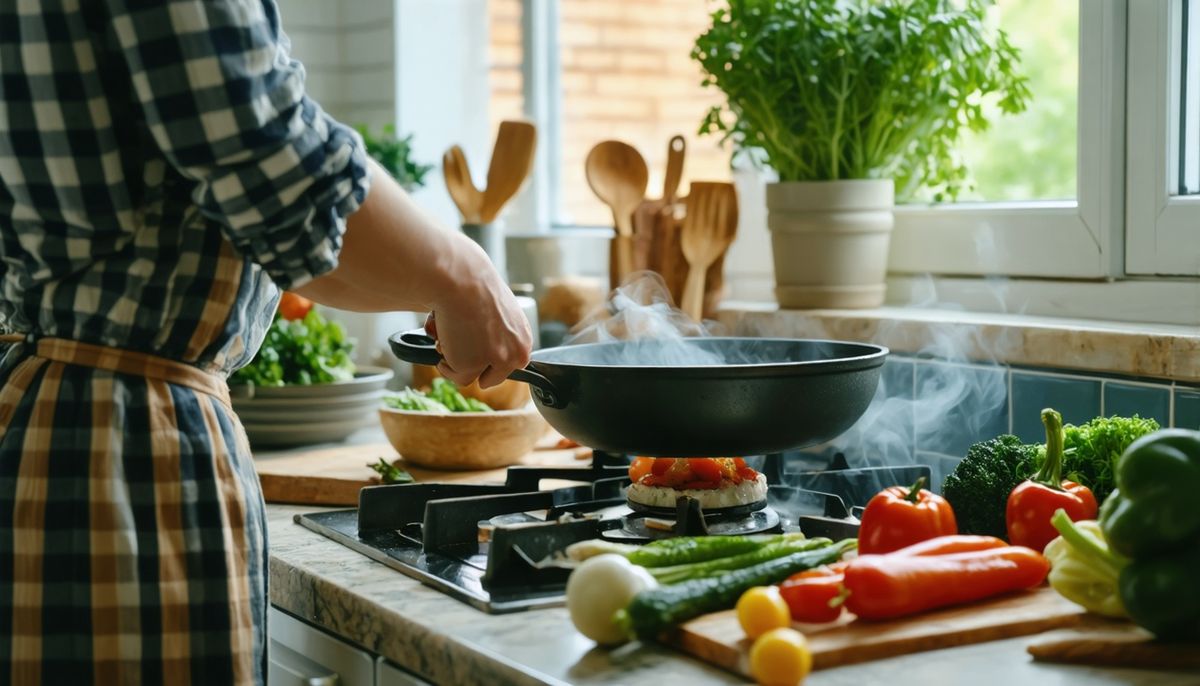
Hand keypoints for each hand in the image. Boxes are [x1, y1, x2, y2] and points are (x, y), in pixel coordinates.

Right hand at [425, 236, 531, 387]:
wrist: (462, 280)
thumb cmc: (476, 287)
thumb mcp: (500, 312)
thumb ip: (501, 333)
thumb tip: (489, 347)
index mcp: (524, 340)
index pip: (510, 363)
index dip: (490, 357)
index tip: (477, 349)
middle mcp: (515, 354)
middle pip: (494, 376)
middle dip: (476, 366)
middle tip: (461, 346)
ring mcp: (494, 362)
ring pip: (472, 377)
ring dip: (458, 362)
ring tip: (451, 337)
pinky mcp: (471, 366)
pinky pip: (455, 376)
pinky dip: (445, 364)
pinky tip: (444, 341)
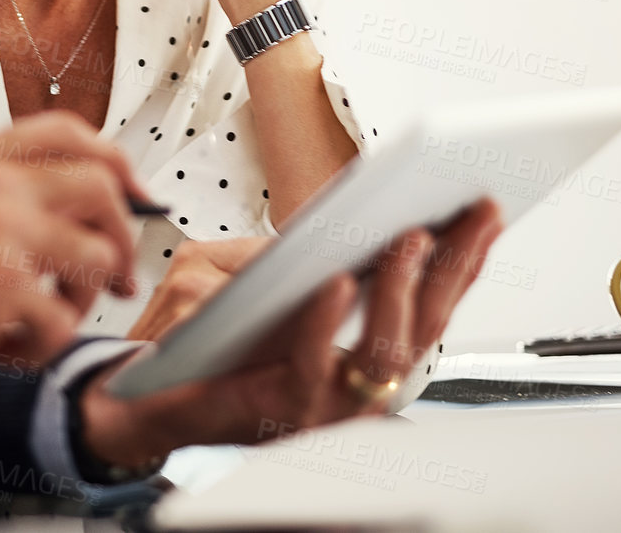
::::
- WHAT YOU HAVE TO DO
What is needed is a verbatim copy of every entry, with the pictures omitted.

- RESULT OF THIS EXERCISE
Hand keypoints for each hand in the image. Boxes are [x1, y1, x2, y2] and points are (x, y), in pixel coordinates.

Right hand at [425, 236, 531, 387]:
wrist: (462, 280)
thumb cmc: (476, 287)
thumb mcp: (500, 312)
thumb ip: (501, 333)
thumb tip: (489, 347)
index mcp: (524, 340)
index pip: (510, 363)
index dip: (490, 357)
index tip: (477, 349)
middle mcp: (515, 354)
middle pip: (494, 376)
middle dip: (476, 366)
middle tip: (461, 346)
ring mcp: (494, 362)
ring pip: (472, 377)
ring dip: (458, 362)
ring tip: (451, 337)
pinky mcp: (471, 366)
pinky pip: (455, 376)
pinky dip: (445, 364)
pinky tip: (444, 341)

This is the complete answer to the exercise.